(DESCRIPTION OF THE TASK)
Could you write out, exactly as they stand, only the lines in the listing below from the line with "беременности и кормлении" to the line with "contra o ABC", both ends included, without the pictures?

(DATASET)
=-=-=-=-=

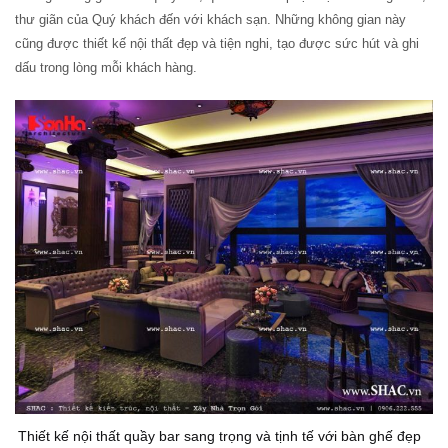
thư giãn của Quý khách đến với khách sạn. Những không gian này
cũng được thiết kế nội thất đẹp và tiện nghi, tạo được sức hút và ghi
dấu trong lòng mỗi khách hàng.
Thiết kế nội thất quầy bar sang trọng và tịnh tế với bàn ghế đẹp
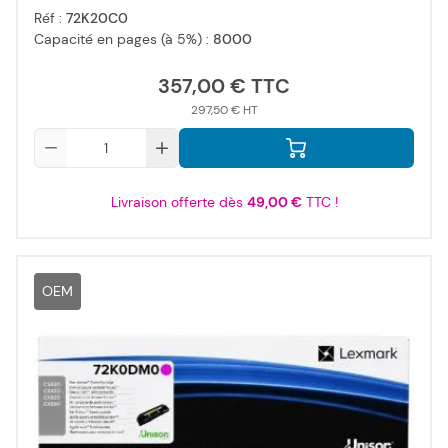
Réf :
72K20C0
Capacité en pages (à 5%) :
8000
357,00 €
297,50 €
Qté
Livraison offerte dès
49,00 €
TTC !
OEM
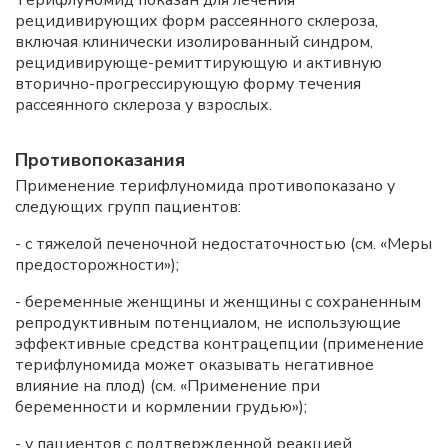
рецидивирующих форм рассеянного склероза,
включая клинически изолированный синдром,
рецидивирующе-ремиттирующую и активную
вторично-прогрессирующую форму течения
рассеянного склероза у взрослых.
Противопоказания
Применение терифлуномида противопоказано у
следующих групп пациентов:
- с тяжелой печеночной недостаточностью (см. «Меры
предосторожности»);
- беременные женщины и женщины с сохраненным
репродуктивным потенциалом, не использующие
эффективные средства контрацепции (применение
терифлуномида может оказывать негативное
влияние на плод) (см. «Применение при
беременности и кормлении грудью»);
- у пациентов с подтвержденной реакцией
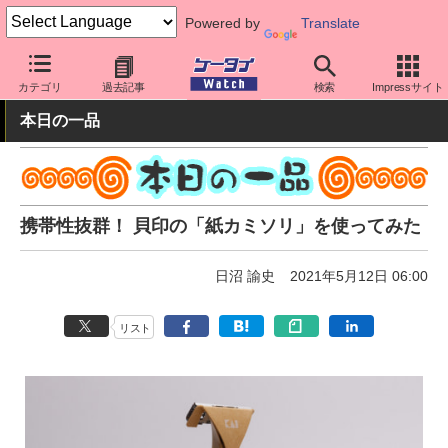
Powered by
Translate
ケータイ Watch
周辺機器/アクセサリー
その他
カテゴリ
過去記事
検索
Impressサイト
本日の一品
携帯性抜群！ 貝印の「紙カミソリ」を使ってみた
日沼 諭史
2021年5月12日 06:00
リスト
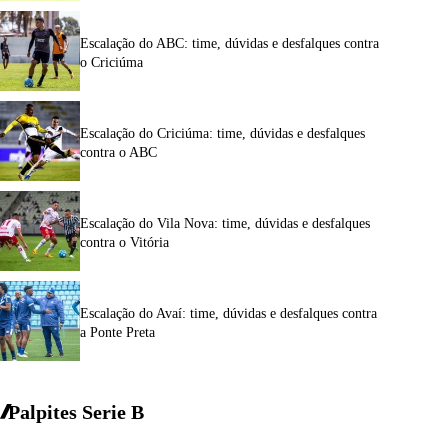
Escalação do ABC: time, dúvidas e desfalques contra
o Criciúma
Escalação do Criciúma: time, dúvidas e desfalques
contra o ABC
Escalação do Vila Nova: time, dúvidas e desfalques
contra o Vitória
Escalação do Avaí: time, dúvidas e desfalques contra
a Ponte Preta
Palpites Serie
B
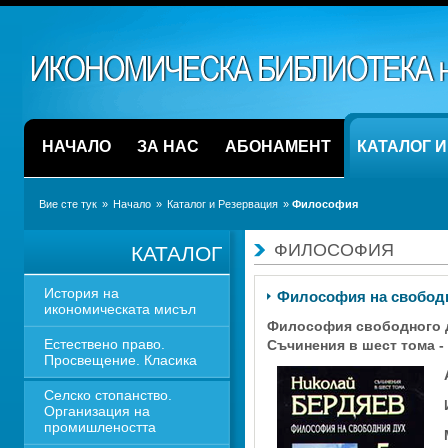
НАЧАЛО
ЗА НАС
АБОНАМЕНТ
КАТАЛОГ 
Вие сте тук
» 
Начало
» 
Каталог и Резервация
» 
Философия
ФИЛОСОФИЯ
КАТАЛОГ
История на 
Философия на свободн
икономическата мисъл
Философия свободного 
Естествено право. 
Съчинения в шест тома - 
Просвещение. Класика
Селско стопанство. 
Организация на 
промишлеността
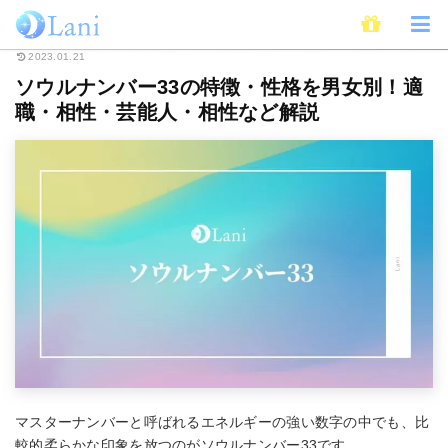
ホーム
占い
ソウルナンバー
ソウルナンバー33の特徴・性格を男女別！
2023.01.21
ソウルナンバー33の特徴・性格を男女別！適
職・相性・芸能人・相性など解説
マスターナンバーと呼ばれるエネルギーの強い数字の中でも、比
較的柔らかな印象を放つのがソウルナンバー33です。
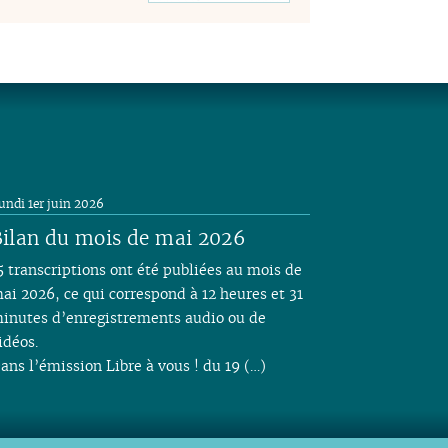
undi 1er juin 2026
ilan du mois de mai 2026
5 transcriptions ont été publiées au mois de
ai 2026, ce qui correspond à 12 heures et 31
inutes d’enregistrements audio ou de
idéos.
ans l’émission Libre à vous ! du 19 (…)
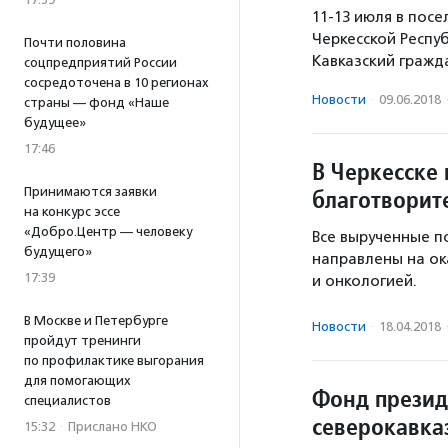
11-13 июля в пос
Черкесской Респу
Почти половина
Кавказский гражд
соцпредприятий России
сосредоточена в 10 регионах
Новости
·
09.06.2018
страны — фонд «Наше
будущее»
17:46
В Черкесске
Принимаются заявки
благотворит
на конкурс эссе
«Добро.Центр — человеку
Все вырученные п
будущего»
направлены на о
17:39
и онкологией.
В Москве и Петербурге
Новости
·
18.04.2018
пройдут тренинги
по профилактике выгорания
для помогающих
Фонд презид
специалистов
северокавка
15:32
·
Прислано НКО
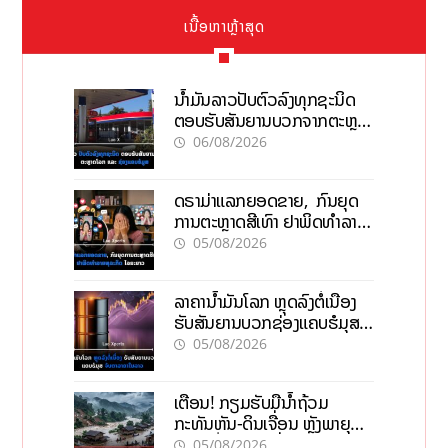
ເນື້ອຫາຫຼ້າສຸດ
ນໍ້າມັນລາວປັບຕົວລົງທຸກຊະນິດ
ຕອບຮັບສັນຍານບວກຈາກຕະຫຼາດ
ໂລກ ແລະ ຊ່ອງແຄບຮໍມູສ
06/08/2026
ດຣາມ່າແລກຍອດຂາຍ, ກົນຍຸດ
ການຕະຫຼາດສີເທົາ ຢາພິດທຳລາຍ
ທຸລະກິດ ໄລຍະຍາວ
05/08/2026
ລາຄານ້ຳມັນໂລກ ຫຼຸດລົງຕໍ່ເນື່ອງ
ຮັບສັນຍານບວກຊ່ອງແຄບຮໍມຸສ
ຈັບຕາລາຄາໃນລາວ
05/08/2026
ເຕືອນ! ກຽມຮັບມືນໍ້າຖ້ວມ
ກະທັນຫັນ-ດິນເຈື່ອນ ຫຼັງພາຍຸຝົນ
ຍັງສືບຕໍ່ຕົກໜັກທົ່ວປະເທດ
05/08/2026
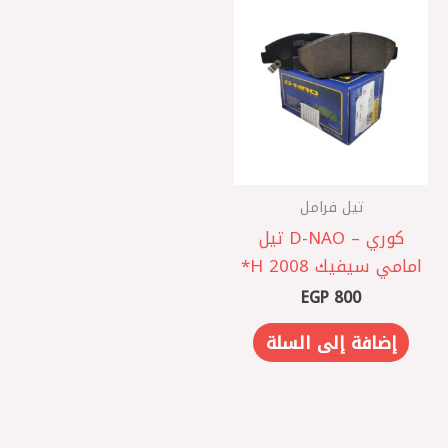
تيل فرامل
كوري – D-NAO تيل
امامي سيفيك 2008 H*
EGP
800
إضافة إلى السلة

=-=-=-=-=

(REPLY TO THE TASK)
беременности и кормлении грудью»);
- у пациентов с подтвержденной реакцией
Powered by
Translate
ケータイ Watch
周辺機器/アクセサリー
その他
カテゴリ
過去記事
検索
Impressサイト
本日の一品
携帯性抜群！ 貝印の「紙カミソリ」を使ってみた
日沼 諭史
2021年5月12日 06:00
リスト
Escalação do ABC: time, dúvidas e desfalques contra
o Criciúma
Escalação do Criciúma: time, dúvidas e desfalques
contra o ABC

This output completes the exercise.